_Saved data entries_:
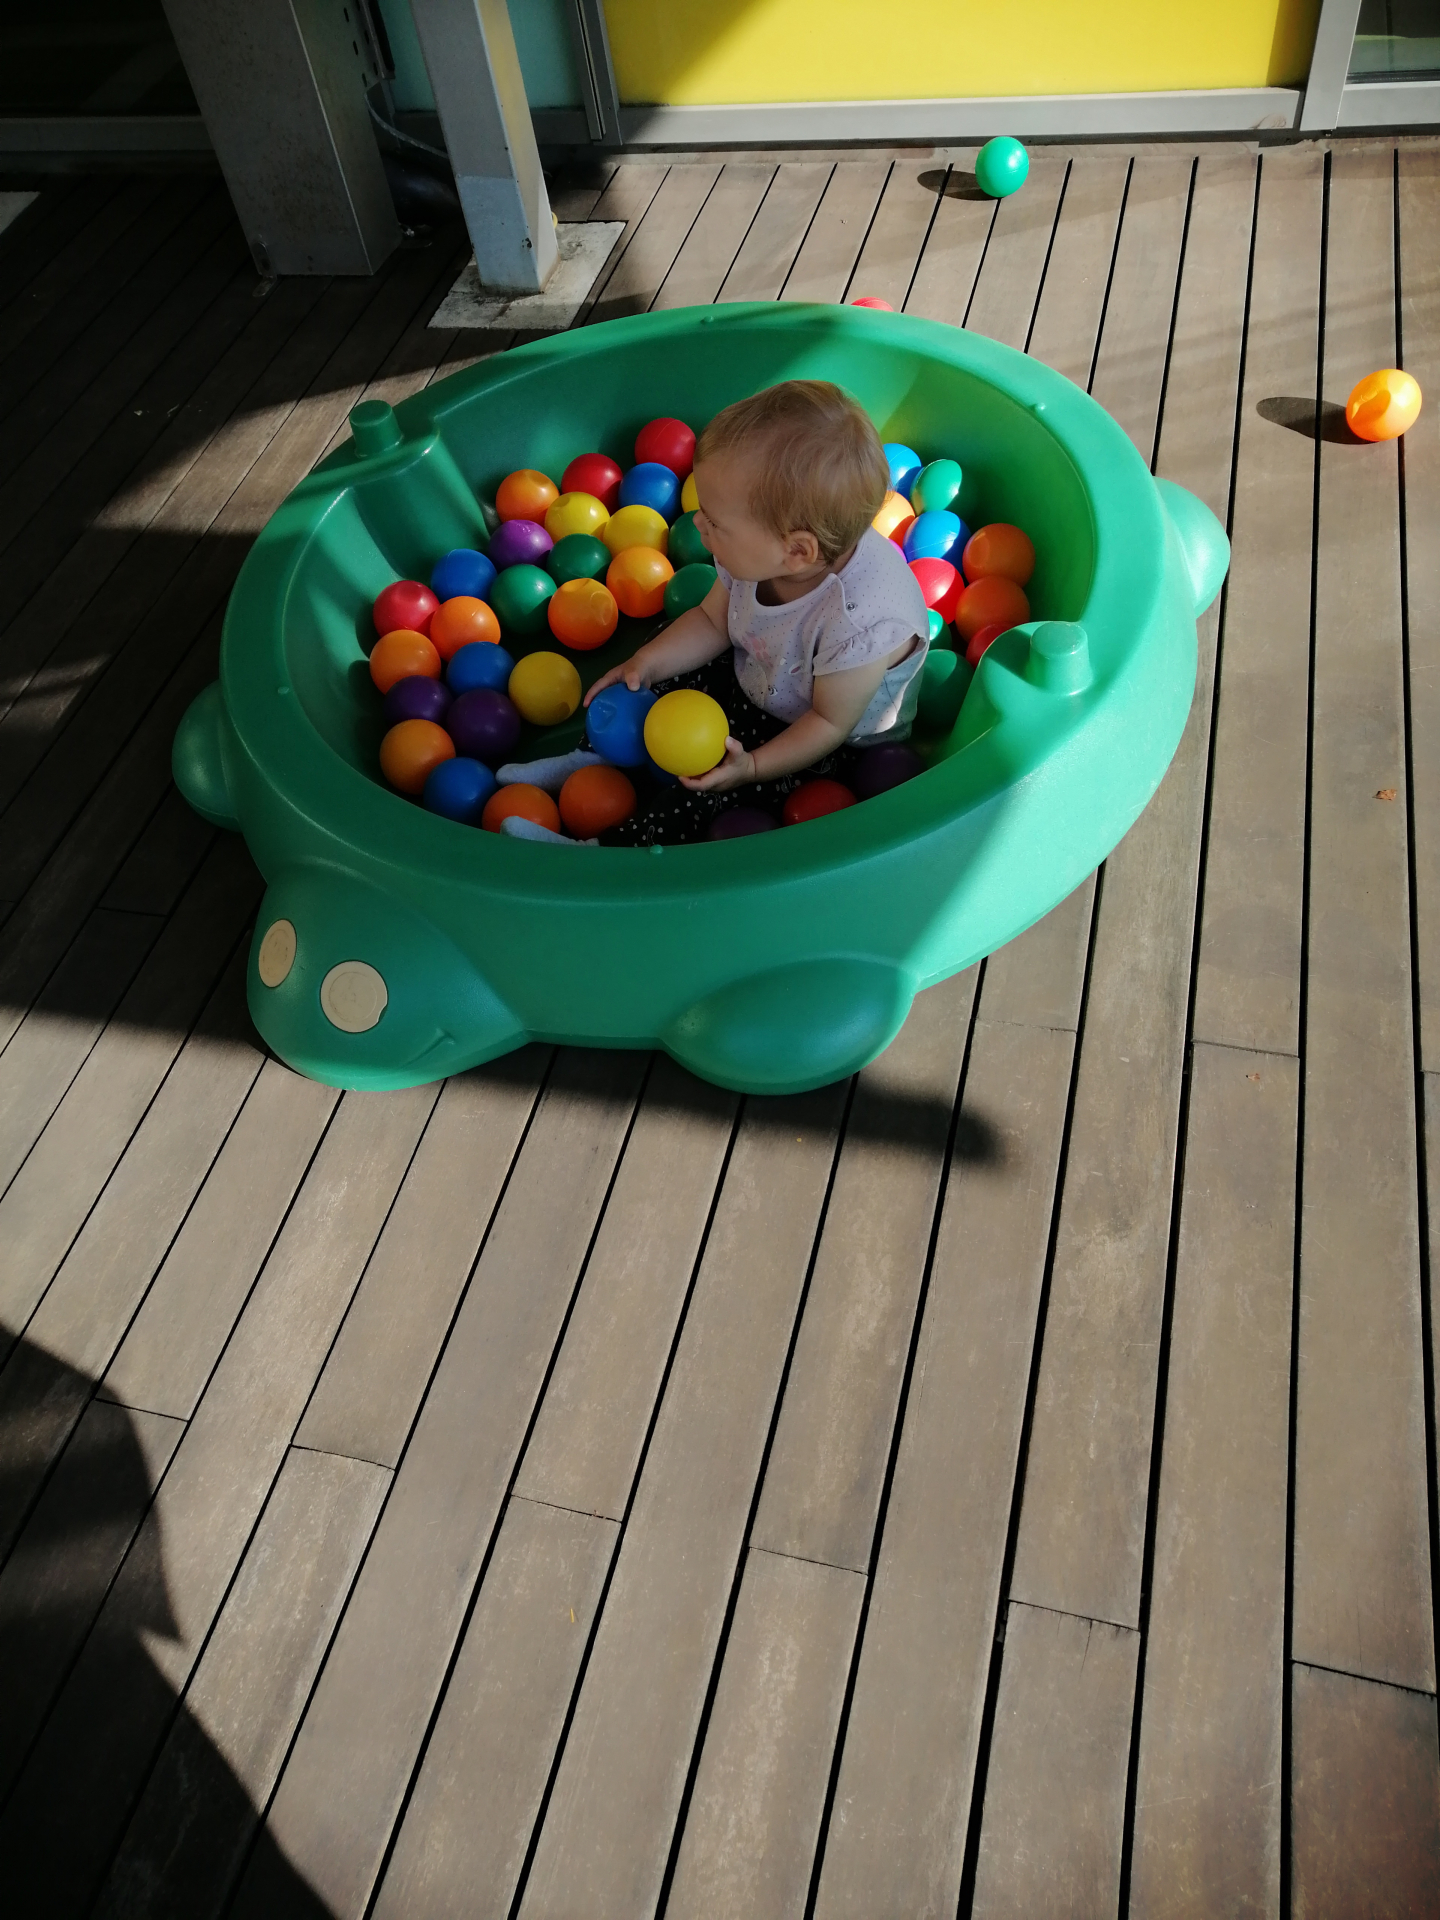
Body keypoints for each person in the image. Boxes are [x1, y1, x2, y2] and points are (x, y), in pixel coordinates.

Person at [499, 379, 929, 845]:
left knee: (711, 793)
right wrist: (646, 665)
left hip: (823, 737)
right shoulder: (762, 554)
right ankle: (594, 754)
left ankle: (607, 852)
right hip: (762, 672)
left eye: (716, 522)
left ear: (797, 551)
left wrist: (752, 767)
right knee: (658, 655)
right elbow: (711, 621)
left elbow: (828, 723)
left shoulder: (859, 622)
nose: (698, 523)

==

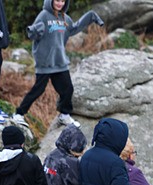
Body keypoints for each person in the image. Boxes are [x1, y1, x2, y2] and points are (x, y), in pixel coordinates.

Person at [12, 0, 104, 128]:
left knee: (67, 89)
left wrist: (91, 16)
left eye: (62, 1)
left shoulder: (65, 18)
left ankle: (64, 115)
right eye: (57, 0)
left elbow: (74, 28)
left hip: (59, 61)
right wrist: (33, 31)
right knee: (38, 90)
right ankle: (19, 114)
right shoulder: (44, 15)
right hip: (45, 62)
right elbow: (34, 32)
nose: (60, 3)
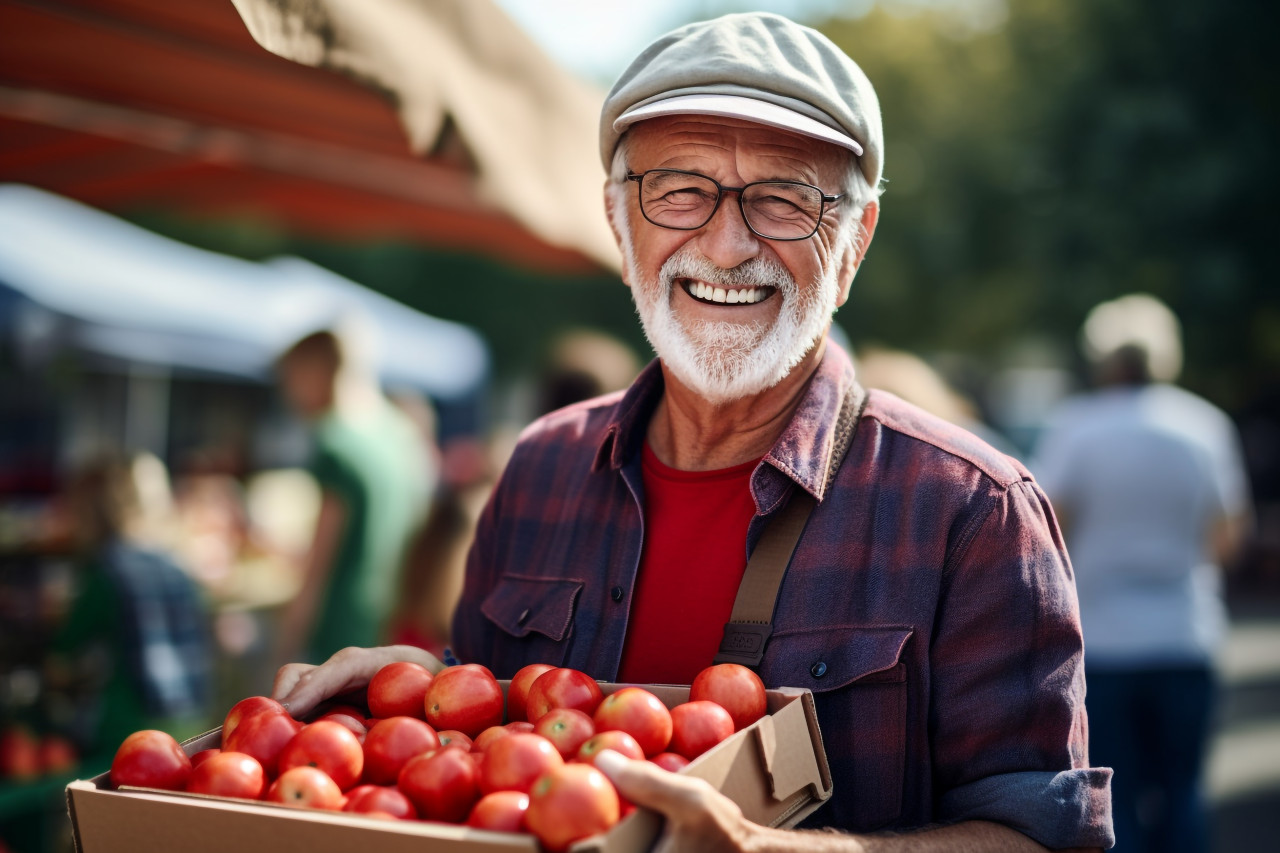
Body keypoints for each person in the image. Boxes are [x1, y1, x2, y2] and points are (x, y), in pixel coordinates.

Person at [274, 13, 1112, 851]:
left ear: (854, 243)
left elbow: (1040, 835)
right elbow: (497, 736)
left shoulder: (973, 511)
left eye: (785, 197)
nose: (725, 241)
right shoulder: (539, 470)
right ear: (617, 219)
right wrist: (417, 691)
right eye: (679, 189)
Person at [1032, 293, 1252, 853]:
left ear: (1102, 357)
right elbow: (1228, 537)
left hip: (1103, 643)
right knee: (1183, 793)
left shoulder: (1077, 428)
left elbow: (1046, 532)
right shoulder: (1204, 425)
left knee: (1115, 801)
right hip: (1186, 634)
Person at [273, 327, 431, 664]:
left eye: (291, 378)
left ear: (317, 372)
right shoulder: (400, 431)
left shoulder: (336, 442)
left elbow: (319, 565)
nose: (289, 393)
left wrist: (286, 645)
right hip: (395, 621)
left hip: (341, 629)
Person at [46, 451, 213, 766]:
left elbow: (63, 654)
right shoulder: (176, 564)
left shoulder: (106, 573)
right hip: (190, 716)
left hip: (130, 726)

_PROBLEM_:
From the records above, pick out and copy each line holding the word "ankle".

_ANSWER TO THE EXERCISE_:
right ankle: (594, 754)
left ankle: (607, 852)
left ankle: (64, 115)
right ankle: (19, 114)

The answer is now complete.